Ci sono i giovani ad ascoltare Bazzi, com’è giusto che sia. C’è la “sua” generazione, quella dei social, delle chat, la generazione dei “nativi sentimentali digitali”. Lo stesso autore osserva che il suo libro è “figlio dei tempi, dei nuovi mezzi di comunicazione, dei social network che aprono gli orizzonti e aiutano ad addentrarsi nella verità, che è sicuramente uno dei nervi di Febbre”. “Le nuove piazze virtuali sono come polis molto grandi e complesse, dove abbiamo la possibilità di portare i nostri problemi. I nuovi modi di comunicare hanno creato nuovi linguaggi, modi di parlare e rappresentarsi che esistono al di là e al di fuori del mezzo e sono ormai radicati nelle persone”. “Eppure – ha chiosato l’autore – i giovani sono completamente privi di rappresentanza politica, sono invisibili. E sono inesistenti le politiche a favore dei giovani e dell’ambiente, in pratica del futuro. Questo è tragico.”
Un Bazzi a tutto tondo, ieri al Museo del Presente, dove il Premio Sila ’49 ha presentato il quinto titolo della decina 2020, grazie anche all’intesa tra Bazzi e il giovane scrittore Nicola H. Cosentino, scelto per dialogare con l’autore di Febbre.
“Non è solo un libro sull’HIV – dice Gemma Cestari introducendo l’incontro – è un libro sull’HIV e su Rozzano, sulle periferie italiane. Ogni città ha una Rozzano e il tema della vita in questi luoghi marginalizzati in cui convivono quel che resta della classe operaia e un sottoproletariato misto di emigrati di seconda e terza generazione, è un tema enorme e fondamentale per la nostra società che in molti hanno affrontato con gli strumenti della sociologia o del giornalismo. Nessuno però ne aveva fatto letteratura, prima di Bazzi”.

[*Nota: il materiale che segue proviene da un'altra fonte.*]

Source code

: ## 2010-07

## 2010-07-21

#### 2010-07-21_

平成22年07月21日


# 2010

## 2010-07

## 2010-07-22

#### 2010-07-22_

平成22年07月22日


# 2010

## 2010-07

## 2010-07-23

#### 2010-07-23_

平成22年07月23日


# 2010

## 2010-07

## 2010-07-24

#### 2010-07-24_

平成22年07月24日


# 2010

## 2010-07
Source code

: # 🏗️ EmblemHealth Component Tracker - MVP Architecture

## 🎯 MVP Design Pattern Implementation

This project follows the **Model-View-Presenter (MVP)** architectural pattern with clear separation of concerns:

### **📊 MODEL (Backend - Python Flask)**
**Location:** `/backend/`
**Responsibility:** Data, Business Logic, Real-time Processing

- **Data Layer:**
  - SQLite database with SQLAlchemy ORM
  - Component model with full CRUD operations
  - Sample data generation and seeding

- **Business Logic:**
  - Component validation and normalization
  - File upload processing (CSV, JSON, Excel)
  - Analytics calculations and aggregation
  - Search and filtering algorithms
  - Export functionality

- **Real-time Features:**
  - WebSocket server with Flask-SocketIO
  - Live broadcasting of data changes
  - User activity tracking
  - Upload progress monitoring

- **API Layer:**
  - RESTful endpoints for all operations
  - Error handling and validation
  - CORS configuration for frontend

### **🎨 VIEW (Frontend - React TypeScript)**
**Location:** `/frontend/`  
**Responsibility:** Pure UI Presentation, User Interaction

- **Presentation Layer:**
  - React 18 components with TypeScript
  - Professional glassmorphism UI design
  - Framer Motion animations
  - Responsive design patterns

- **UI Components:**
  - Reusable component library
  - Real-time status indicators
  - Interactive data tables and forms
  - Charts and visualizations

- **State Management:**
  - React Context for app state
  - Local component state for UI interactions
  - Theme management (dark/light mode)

E Bazzi conferma che Rozzano, la sua vita, la sua famiglia sono sempre stati i punti di partenza, la molla che lo ha spinto a raccontare: “Dal 2012 volevo raccontare Rozzano. Mi sono accorto, crescendo, che c’erano delle caratteristiche nei luoghi, nelle persone, nell’atmosfera, diverse da ogni altro luogo, dai centri cittadini, ma anche diverse dalle altre periferie, quelle più borghesi. Ho sempre voluto raccontarne. Poi, nel 2016 – continua l’autore – la scoperta della mia sieropositività mi ha condotto inevitabilmente a verso il tema della malattia. Ma avevo paura che questo tema contaminasse il resto del contenuto, che l’HIV portasse il libro nell’ambito delle testimonianze sulle malattie”.
Non è stato così, Febbre è un caso editoriale, un esordio eccezionale. Prova a comprenderne le ragioni, dialogando con lo scrittore, Nicola H. Cosentino. “A un certo punto il corpo prende il dominio e nel libro parli tanto di questo: dello yoga, della fatica e di come questa sia per te salvifica. – osserva Cosentino – C’è una connessione con la tua scrittura (e con la scrittura in generale) secondo te? In fondo la scrittura è il pensiero che si fa materia, la voce che si fa corpo, l’immateriale che prende letteralmente forma”.
“Trovo spesso nel corpo e nella corporeità un modo per salvarmi. Perché sono una persona molto mentale e spesso il corpo mi ha liberato. Anche la mia scrittura – riflette Bazzi – è più fisica della media delle prose che conosco, perché discende da un mio bisogno. Ho una passione, forse per i miei studi artistici, per la forma; e riuscire a dedicarmi a delle forme precise, attraverso la scrittura, adesso è il modo giusto (che ho trovato quasi casualmente) per sopperire ai miei eccessi di produzione mentale”.
Fondamentale, infine, il tema della verità. “Ho fatto un grande lavoro su questo concetto perché cercarla, mi ha dato la consapevolezza di una possibilità di salvezza, ma anche un grande senso di responsabilità. E poi – ha concluso l’autore – è stata senza dubbio una richiesta di aiuto”.
Perché la verità, a volte, può salvare. Allora, “Luce ovunque. Si veda tutto.”